▸ TAREA 1
Responde a estas preguntas sobre la catequesis:
(a) ¿Qué dos palabras de Jesús en la cruz recoge el Evangelio de Juan?
(b) ¿Qué recibe Jesús de manos desconocidas antes de proclamar «Consumado es»?
(c) ¿En qué se encuentra la salvación, y en qué no?
▸ TAREA 2
Según la catequesis, ¿por qué Dios no se avergüenza de pedir un sorbo? Responde en una a tres oraciones.
▸ TAREA 3
Reproduce sin cambios la catequesis desde "El Papa en la" hasta "de ninguna manera.".

══ PASAJE SELECCIONADO ══

El Papa en la Audiencia General
Ciclo de Catequesis – Jubileo 2025. Jesucristo, nuestra Esperanza. III. La Pascua de Jesús. 5. La Crucifixión. «Tengo sed» (Jn 19,28)
Queridos hermanos y hermanas:
En el corazón del relato de la Pasión, en el momento más luminoso y a la vez más oscuro de la vida de Jesús, el Evangelio de Juan nos ofrece dos palabras que encierran un inmenso misterio: «Tengo sed» (19,28), e inmediatamente después: «Todo está cumplido» (19,30). Estas son sus últimas palabras, pero están llenas de toda una vida, revelando el sentido de la existencia del Hijo de Dios. En la cruz, Jesús no aparece como un héroe victorioso, sino como un suplicante de amor. No se proclama, ni se condena, ni se defiende. Pide humildemente lo que él, solo, no puede darse de ninguna manera.
La sed del Señor Crucificado no es solo la necesidad fisiológica de un cuerpo torturado. Es también, y sobre todo, la expresión de un deseo profundo: el de amor, de relación, de comunión. Es el grito silencioso de un Dios que, habiendo querido compartir todo de nuestra condición humana, también se deja vencer por esta sed. Un Dios que no se avergüenza de pedir un sorbo, porque en ese gesto nos dice que el amor, para ser verdadero, también debe aprender a pedir y no solo a dar.
Tengo sed , dice Jesús, y así manifiesta su humanidad y también la nuestra. Nadie puede ser autosuficiente. Nadie puede salvarse a sí mismo. La vida se «realiza» no cuando somos fuertes, sino cuando aprendemos a recibir. Es precisamente en ese momento, tras recibir de manos desconocidas una esponja empapada en vinagre, que Jesús proclama: « Consumado es» . El amor se ha vuelto necesitado, y precisamente por eso ha cumplido su obra.
Esta es la paradoja cristiana: Dios salva no haciendo, sino dejándose hacer. No derrotando el mal por la fuerza, sino aceptando la debilidad del amor hasta el final. En la cruz, Jesús nos enseña que el hombre no se realiza en el poder, sino en la apertura confiada a los demás, incluso cuando son hostiles y enemigos. La salvación no se encuentra en la autonomía, sino en reconocer con humildad la propia necesidad y en poder expresarla libremente.
La realización de nuestra humanidad en el plan de Dios no es un acto de fuerza, sino un gesto de confianza. Jesús no salva con un giro dramático, sino pidiendo algo que no puede darse a sí mismo. Y es aquí donde se abre la puerta a la verdadera esperanza: si incluso el Hijo de Dios eligió no ser autosuficiente, entonces también nuestra sed —de amor, de sentido, de justicia— no es señal de fracaso, sino de verdad.

═══
══ DATOS RECOPILADOS ══

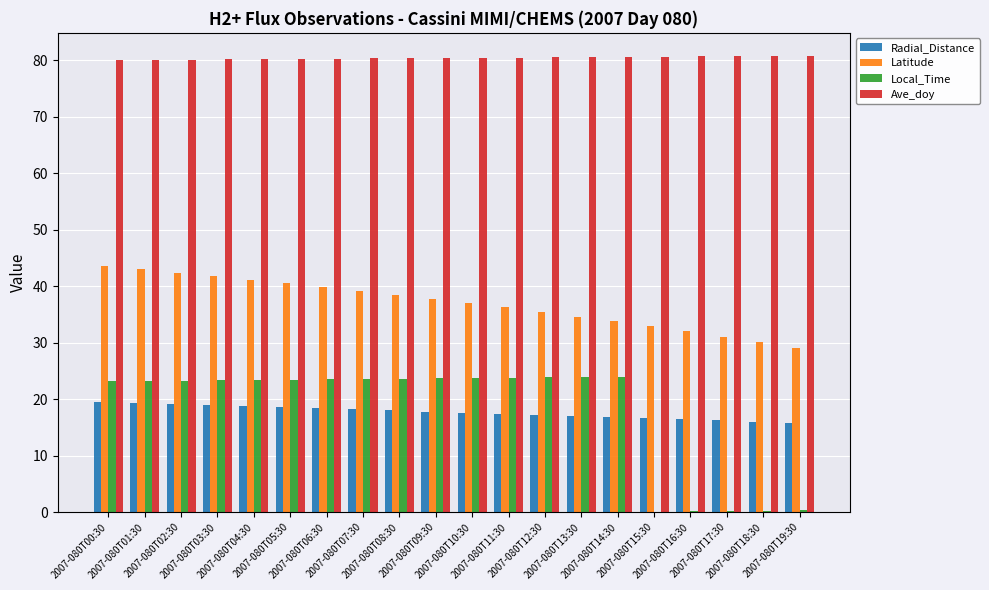

What is the maximum value for Radial_Distance?

19.5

═══

▸ SOLUCIÓN 1
(a) «Tengo sed» y «Todo está cumplido».
(b) Una esponja empapada en vinagre.
(c) No se encuentra en la autonomía, sino en reconocer con humildad la propia necesidad y en poder expresarla libremente.

▸ SOLUCIÓN 2
Dios no se avergüenza de pedir un sorbo porque con ese gesto nos dice que el amor, para ser verdadero, también debe aprender a pedir y no solo a dar.

▸ SOLUCIÓN 3
El Papa en la Audiencia General
Ciclo de Catequesis – Jubileo 2025. Jesucristo, nuestra Esperanza. III. La Pascua de Jesús. 5. La Crucifixión. «Tengo sed» (Jn 19,28)
Queridos hermanos y hermanas:
En el corazón del relato de la Pasión, en el momento más luminoso y a la vez más oscuro de la vida de Jesús, el Evangelio de Juan nos ofrece dos palabras que encierran un inmenso misterio: «Tengo sed» (19,28), e inmediatamente después: «Todo está cumplido» (19,30). Estas son sus últimas palabras, pero están llenas de toda una vida, revelando el sentido de la existencia del Hijo de Dios. En la cruz, Jesús no aparece como un héroe victorioso, sino como un suplicante de amor. No se proclama, ni se condena, ni se defiende. Pide humildemente lo que él, solo, no puede darse de ninguna manera.